Stewart Parker's script starts with a standard Brechtian riff: the first scene has a description of the events as theatre, explaining how the cast is going to jump between roles and the mechanics of theatrical ilusion. The scenography is allusive, with flats and simple props and a big sign saying STAGE LEFT. The point is clear: this is not naturalistic theatre. It's pretend.

He follows this up by repeatedly pointing out the close connection between acting and politics, sometimes in cheeky jokes. The protagonist McCraken reflects on his life, recognising his failure and analysing how his life would be recast as heroic, despite his recognition of his failure. Parker has a gift for poetic language - a tavern scene reaches to cod-Shakespearean heights - and the different styles of each episode keeps the energy flowing...

And the preoccupation with history, expressed by McCraken but also a feature of revolutionary romantics, is cleverly incorporated, through anachronistic costumes (one geezer looking like Oscar Wilde and giving it the dandy banter, another couple all dressed up like IRA hit-men from the 1970s) and the stylistic shifts. That scene were McCracken monologues under a blanket links Bobby Sands and Beckett, if only my brain could take it in. 

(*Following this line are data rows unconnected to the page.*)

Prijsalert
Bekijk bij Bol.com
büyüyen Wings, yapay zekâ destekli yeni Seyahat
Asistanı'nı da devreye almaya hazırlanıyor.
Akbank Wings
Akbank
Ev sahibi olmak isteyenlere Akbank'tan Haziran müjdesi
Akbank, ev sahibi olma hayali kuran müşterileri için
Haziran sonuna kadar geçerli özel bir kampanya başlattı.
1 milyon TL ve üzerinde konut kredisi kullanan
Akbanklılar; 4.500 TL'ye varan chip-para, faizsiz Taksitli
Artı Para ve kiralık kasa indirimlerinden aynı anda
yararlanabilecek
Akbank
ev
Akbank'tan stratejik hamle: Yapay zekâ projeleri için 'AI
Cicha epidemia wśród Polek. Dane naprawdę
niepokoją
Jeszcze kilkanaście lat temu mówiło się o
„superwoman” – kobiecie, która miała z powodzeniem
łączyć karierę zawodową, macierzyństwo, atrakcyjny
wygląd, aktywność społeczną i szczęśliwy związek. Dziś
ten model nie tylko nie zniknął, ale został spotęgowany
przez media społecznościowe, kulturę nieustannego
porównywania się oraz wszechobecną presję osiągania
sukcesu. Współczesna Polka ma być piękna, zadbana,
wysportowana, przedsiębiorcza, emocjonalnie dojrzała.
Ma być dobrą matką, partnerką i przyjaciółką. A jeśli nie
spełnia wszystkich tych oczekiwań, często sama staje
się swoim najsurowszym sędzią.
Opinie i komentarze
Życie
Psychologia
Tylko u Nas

I'm just not sure what Northern Star is meant to be. It could be a
clever bit of epic theatre, like Brecht suggests. Epic theatre is opposed to tragic theatre, in which events unfold with a painful inevitability (so said Aristotle). Epic theatre shows a series of events, but allows the audience to consider other possibilities. The first scene, and the scenography, totally suggested this.

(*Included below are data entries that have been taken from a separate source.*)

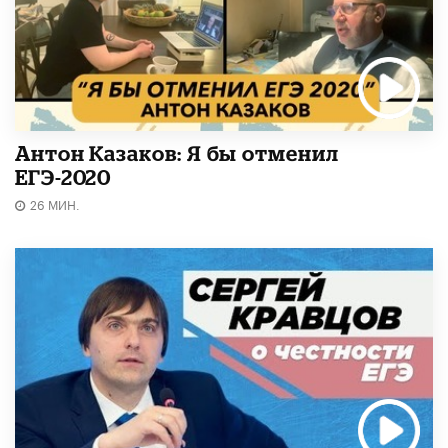
Антон Казаков: Я бы отменил
ЕГЭ-2020
26 МИН.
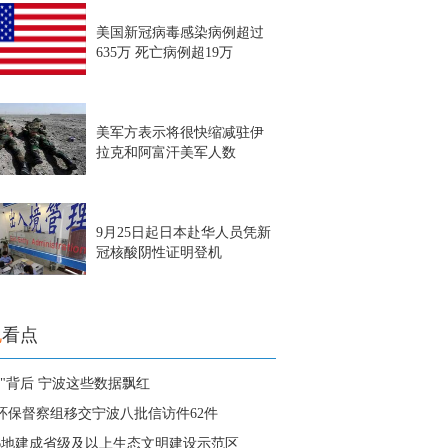
美国新冠病毒感染病例超过
635万 死亡病例超19万
美军方表示将很快缩减驻伊
拉克和阿富汗美军人数
9月25日起日本赴华人员凭新
冠核酸阴性证明登机
地
看点
常"背后 宁波这些数据飘红
环保督察组移交宁波八批信访件62件
6地建成省级及以上生态文明建设示范区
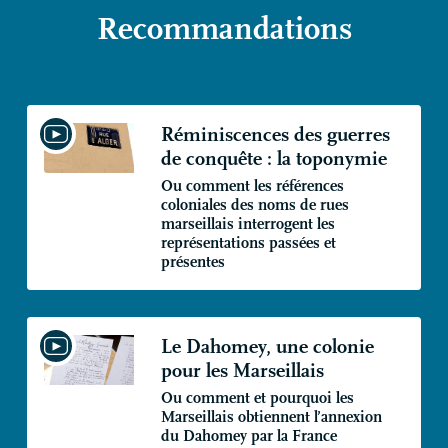
Recommandations
Réminiscences des guerres
de conquête : la toponymie
Ou comment les références
coloniales des noms de rues
marseillais interrogent les
représentations passées et
présentes
Le Dahomey, une colonie
pour les Marseillais
Ou comment et pourquoi les
Marseillais obtiennent l’annexion
du Dahomey par la France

But given that it starts with the hero banging on about getting hung, and it ends with him getting hung, it is kind of inevitable. And with all the stylistic shifts, it hard to take it all in, let alone consider alternative realities.

More effectively, it deconstructs the myth of the revolutionary. By framing each episode with McCracken's cynical reflections, the glorious progress of a warrior-philosopher is exposed as a series of failures. This is undermined by the swagger of McCracken, as he bangs birds to uncover spies, leads a tiny army against insurmountable odds, shows principle in prison and has his girlfriend getting in and out of bed trying to persuade him to have some kip.

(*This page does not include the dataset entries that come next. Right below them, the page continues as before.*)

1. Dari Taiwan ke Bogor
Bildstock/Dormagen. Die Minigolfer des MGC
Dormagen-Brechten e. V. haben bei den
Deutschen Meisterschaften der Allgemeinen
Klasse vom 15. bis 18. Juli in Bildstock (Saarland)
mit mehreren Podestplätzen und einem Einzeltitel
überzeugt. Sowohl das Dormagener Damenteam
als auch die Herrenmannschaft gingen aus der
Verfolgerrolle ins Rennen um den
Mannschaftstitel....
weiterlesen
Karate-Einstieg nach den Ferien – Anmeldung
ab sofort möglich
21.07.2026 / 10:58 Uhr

The rejection of the heroic is the most bracing aspect of the show. While the egalitarian philosophy of the United Irish movement is never mocked - even in the lengthy conversations that detail divisions and ironies - McCraken is given a human, rather than iconic, representation. His doubts, his misgivings, and final rejection of the armed solution to oppression, all combine to picture a man tormented by his legacy. Northern Star outstays its welcome, perhaps because of its ambition, but it is energised by a desire to use theatre to communicate complex ideas.